Directions:
Continue the article below about Chrome's plan to warn on and block insecure file downloads, picking up after its final sentence.
Source document: Begin
Google is set to make significant changes to the Google Chrome browser that would eventually lead to entirely blocking the download of files from HTTP (unencrypted) sources, starting with Chrome 83.
The new measure announced by Google refers to “mixed content downloads,” including all non-HTTPS downloads started on secure pages. Eventually, Google plans to block all insecure sub-resources on secure pages.
Google plans to focus on downloaded files from unsecured locations but offered to users on secured websites. Bad actors can use this type of download to push files infected with malware or provide eavesdroppers with a way to read insecurely-downloaded bank statements.
“Starting in Chrome 82 (to be released April 2020), Chrome will gradually start warning on, and later blocking, these mixed content downloads,” explains Joe DeBlasio from the Chrome security team.
“File types that pose the most risk to users (e.g., executables) will be impacted first, with subsequent releases covering more file types. This gradual rollout is designed to mitigate the worst risks quickly, provide developers an opportunity to update sites, and minimize how many warnings Chrome users have to see.”
Source document: End
Records shown: Begin
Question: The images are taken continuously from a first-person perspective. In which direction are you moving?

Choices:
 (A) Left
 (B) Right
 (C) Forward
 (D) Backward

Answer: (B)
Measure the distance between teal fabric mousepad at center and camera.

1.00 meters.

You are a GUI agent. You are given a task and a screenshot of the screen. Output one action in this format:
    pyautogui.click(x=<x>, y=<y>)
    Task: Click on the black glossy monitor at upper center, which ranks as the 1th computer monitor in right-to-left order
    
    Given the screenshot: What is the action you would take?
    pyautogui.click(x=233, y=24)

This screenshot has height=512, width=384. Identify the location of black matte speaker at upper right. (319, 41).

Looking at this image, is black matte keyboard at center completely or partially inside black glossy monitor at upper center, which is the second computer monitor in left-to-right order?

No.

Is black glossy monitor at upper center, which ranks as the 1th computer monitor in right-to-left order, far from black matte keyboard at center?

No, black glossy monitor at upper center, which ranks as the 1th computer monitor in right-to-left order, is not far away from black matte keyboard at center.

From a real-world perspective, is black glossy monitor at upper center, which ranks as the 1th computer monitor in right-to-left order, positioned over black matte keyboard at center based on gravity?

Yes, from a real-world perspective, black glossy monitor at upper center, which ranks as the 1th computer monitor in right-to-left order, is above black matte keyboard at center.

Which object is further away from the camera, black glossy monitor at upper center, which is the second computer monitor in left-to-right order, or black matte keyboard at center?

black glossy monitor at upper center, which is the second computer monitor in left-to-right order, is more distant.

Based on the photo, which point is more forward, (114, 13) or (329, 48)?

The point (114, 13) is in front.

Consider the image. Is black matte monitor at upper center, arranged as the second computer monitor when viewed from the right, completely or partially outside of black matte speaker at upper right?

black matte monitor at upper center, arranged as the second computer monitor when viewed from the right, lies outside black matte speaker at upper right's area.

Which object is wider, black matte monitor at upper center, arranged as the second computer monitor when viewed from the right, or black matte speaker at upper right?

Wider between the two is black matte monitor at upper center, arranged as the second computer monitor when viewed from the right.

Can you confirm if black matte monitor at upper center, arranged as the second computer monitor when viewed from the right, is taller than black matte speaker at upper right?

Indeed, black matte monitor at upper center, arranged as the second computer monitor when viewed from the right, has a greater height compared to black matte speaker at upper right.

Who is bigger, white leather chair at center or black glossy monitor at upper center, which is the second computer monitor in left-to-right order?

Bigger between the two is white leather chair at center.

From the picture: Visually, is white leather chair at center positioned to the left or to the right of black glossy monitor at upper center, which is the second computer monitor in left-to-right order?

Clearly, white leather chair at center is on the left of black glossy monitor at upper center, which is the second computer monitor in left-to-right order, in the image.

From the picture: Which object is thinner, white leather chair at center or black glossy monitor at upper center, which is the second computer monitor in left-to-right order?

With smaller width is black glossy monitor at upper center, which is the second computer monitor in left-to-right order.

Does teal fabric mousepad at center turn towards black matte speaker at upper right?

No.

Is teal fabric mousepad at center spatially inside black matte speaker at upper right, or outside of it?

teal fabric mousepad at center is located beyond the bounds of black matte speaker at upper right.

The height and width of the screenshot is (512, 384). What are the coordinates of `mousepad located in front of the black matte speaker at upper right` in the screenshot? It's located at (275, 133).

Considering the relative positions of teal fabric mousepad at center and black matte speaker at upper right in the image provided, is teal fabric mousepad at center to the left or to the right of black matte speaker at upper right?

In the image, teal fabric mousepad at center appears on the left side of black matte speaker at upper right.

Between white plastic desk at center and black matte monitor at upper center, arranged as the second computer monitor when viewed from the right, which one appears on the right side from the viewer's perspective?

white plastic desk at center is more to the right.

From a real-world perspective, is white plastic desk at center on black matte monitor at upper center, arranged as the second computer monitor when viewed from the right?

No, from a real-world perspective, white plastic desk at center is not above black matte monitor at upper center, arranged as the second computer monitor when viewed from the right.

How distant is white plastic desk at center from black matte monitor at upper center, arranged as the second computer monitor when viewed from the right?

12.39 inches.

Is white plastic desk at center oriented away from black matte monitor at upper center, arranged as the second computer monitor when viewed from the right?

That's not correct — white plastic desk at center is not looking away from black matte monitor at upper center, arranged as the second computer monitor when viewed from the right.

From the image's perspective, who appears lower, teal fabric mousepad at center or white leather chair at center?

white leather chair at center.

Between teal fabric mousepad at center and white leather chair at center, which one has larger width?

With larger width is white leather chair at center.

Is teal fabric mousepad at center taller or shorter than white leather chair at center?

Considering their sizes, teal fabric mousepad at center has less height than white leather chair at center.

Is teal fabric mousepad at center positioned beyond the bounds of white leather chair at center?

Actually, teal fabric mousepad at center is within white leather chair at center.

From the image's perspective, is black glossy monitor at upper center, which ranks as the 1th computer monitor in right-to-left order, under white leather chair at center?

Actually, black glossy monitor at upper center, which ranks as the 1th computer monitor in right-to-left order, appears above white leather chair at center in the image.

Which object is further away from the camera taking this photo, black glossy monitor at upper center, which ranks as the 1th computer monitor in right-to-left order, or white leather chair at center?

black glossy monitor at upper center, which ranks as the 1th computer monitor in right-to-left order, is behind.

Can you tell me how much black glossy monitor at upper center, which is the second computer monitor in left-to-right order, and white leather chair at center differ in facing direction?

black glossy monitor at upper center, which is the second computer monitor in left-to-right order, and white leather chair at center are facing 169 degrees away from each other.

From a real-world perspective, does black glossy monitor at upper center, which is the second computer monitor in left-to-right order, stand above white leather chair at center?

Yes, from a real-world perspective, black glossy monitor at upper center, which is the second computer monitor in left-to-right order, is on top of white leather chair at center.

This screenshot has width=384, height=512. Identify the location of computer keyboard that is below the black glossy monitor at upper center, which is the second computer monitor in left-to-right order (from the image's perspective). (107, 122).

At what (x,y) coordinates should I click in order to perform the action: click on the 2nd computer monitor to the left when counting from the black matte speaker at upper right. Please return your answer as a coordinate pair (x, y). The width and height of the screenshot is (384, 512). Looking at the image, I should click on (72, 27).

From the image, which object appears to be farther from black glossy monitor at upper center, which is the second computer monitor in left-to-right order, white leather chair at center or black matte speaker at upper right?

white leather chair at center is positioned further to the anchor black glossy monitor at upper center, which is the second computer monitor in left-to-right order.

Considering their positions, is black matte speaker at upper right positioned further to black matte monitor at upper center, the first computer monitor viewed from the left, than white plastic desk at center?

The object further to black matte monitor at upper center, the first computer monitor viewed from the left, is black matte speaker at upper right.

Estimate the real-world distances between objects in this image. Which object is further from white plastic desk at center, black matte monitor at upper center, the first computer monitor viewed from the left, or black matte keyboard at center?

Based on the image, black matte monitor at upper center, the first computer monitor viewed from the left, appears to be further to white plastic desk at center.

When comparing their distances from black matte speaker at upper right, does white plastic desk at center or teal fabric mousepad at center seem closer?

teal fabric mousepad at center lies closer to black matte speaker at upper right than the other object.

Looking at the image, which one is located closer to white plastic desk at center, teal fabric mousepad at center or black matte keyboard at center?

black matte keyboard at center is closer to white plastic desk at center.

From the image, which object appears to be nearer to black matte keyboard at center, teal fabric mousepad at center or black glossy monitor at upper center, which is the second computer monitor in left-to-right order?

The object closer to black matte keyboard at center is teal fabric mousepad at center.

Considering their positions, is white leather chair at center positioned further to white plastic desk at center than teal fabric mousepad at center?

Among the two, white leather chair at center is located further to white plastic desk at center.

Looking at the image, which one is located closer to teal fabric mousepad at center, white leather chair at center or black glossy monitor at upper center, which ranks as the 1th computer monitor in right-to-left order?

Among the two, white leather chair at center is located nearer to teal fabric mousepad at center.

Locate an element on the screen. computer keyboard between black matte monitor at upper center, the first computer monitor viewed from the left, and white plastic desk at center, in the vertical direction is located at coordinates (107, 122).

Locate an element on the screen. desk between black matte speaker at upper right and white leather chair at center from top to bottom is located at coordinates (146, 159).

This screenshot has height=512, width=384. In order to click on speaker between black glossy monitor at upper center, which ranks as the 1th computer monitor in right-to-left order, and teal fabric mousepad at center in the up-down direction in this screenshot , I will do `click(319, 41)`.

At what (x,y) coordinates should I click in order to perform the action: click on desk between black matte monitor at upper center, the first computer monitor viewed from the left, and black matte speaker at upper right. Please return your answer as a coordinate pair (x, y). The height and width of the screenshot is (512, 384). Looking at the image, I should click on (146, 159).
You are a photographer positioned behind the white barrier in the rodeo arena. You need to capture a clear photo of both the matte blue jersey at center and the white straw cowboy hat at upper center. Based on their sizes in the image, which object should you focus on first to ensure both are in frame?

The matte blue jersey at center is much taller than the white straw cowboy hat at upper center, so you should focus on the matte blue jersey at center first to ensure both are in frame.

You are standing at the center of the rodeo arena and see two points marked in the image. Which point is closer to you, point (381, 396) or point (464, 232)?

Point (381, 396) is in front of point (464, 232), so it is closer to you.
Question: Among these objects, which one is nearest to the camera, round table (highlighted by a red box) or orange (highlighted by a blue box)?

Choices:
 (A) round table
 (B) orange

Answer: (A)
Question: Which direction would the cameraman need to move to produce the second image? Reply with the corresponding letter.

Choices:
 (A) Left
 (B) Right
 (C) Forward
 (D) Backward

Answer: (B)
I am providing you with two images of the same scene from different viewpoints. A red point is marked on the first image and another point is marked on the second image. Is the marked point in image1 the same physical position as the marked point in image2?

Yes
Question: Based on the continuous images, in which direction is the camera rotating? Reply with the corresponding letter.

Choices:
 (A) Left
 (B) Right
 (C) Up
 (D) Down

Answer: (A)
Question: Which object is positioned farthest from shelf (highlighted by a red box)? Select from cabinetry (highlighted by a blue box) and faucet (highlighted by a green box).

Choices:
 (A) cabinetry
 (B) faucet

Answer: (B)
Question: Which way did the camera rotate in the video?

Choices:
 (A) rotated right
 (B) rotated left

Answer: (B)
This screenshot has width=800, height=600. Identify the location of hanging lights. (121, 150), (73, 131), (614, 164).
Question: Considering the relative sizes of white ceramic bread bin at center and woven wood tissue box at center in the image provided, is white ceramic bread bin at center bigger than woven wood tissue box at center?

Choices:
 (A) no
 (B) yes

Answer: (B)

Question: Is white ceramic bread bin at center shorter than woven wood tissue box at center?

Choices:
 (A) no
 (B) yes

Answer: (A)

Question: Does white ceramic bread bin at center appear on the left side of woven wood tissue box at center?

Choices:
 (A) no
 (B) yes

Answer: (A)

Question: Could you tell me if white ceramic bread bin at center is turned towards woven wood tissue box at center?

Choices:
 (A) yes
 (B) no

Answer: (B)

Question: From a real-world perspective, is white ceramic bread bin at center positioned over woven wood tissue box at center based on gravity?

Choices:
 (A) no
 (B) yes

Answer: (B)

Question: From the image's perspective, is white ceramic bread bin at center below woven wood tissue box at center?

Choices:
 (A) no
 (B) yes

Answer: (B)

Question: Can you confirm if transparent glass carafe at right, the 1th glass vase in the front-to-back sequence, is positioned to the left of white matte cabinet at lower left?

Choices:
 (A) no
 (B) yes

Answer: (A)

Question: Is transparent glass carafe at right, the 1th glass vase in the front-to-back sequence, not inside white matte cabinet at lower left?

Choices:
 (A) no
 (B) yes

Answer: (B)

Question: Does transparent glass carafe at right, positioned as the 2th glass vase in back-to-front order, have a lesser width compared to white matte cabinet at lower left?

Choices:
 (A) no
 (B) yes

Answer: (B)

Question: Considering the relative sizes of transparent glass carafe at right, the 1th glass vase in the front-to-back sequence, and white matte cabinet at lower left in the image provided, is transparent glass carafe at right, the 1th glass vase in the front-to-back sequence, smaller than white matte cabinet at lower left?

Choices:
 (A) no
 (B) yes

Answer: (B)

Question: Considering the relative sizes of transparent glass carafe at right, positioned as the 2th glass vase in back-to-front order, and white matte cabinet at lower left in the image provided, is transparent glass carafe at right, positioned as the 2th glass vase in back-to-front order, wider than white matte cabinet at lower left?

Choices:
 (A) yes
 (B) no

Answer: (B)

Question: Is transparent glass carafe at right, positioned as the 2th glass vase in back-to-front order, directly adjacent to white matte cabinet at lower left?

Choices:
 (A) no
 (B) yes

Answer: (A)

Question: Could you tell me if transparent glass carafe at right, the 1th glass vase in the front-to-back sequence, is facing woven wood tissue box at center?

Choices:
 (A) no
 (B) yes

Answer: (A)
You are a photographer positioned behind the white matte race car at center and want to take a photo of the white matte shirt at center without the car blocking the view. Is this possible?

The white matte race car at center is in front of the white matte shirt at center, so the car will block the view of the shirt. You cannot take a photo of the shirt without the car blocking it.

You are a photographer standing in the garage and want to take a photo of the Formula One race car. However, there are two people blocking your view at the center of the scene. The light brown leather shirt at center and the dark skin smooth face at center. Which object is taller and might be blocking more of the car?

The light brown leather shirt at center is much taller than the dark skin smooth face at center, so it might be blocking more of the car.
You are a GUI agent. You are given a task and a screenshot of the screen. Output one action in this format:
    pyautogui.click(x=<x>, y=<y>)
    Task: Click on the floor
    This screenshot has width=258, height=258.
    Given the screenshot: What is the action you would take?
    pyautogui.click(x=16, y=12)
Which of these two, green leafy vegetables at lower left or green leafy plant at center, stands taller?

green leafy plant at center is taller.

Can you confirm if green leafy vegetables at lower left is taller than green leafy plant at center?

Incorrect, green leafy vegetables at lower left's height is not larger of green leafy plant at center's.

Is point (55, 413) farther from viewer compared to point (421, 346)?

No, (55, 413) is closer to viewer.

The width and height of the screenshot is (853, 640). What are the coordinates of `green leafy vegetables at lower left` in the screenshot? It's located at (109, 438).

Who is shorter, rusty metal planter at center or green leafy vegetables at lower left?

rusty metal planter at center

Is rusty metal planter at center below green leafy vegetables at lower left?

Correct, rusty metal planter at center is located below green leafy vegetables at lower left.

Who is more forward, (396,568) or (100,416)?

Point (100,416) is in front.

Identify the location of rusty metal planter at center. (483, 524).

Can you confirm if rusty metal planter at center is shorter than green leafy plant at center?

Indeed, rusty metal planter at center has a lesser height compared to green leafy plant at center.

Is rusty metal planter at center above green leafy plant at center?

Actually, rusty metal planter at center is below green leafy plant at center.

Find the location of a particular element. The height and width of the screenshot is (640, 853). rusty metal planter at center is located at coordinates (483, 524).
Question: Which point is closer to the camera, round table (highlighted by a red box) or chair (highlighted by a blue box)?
Records shown: End
Response area:
The rollout is scheduled to begin with Chrome 81 (March 2020), but only a console warning will be offered. Chrome 86 (October 2020) will block all content from an unsecured location, including executables, archives, documents, images, audio, video, text, and miscellaneous.
Mobile users, on Android and iOS, will get a reprieve of one release as it’s believed that the current platforms have better native protection against malicious files. Google encourages developers to migrate fully to HTTPS to avoid any future restrictions.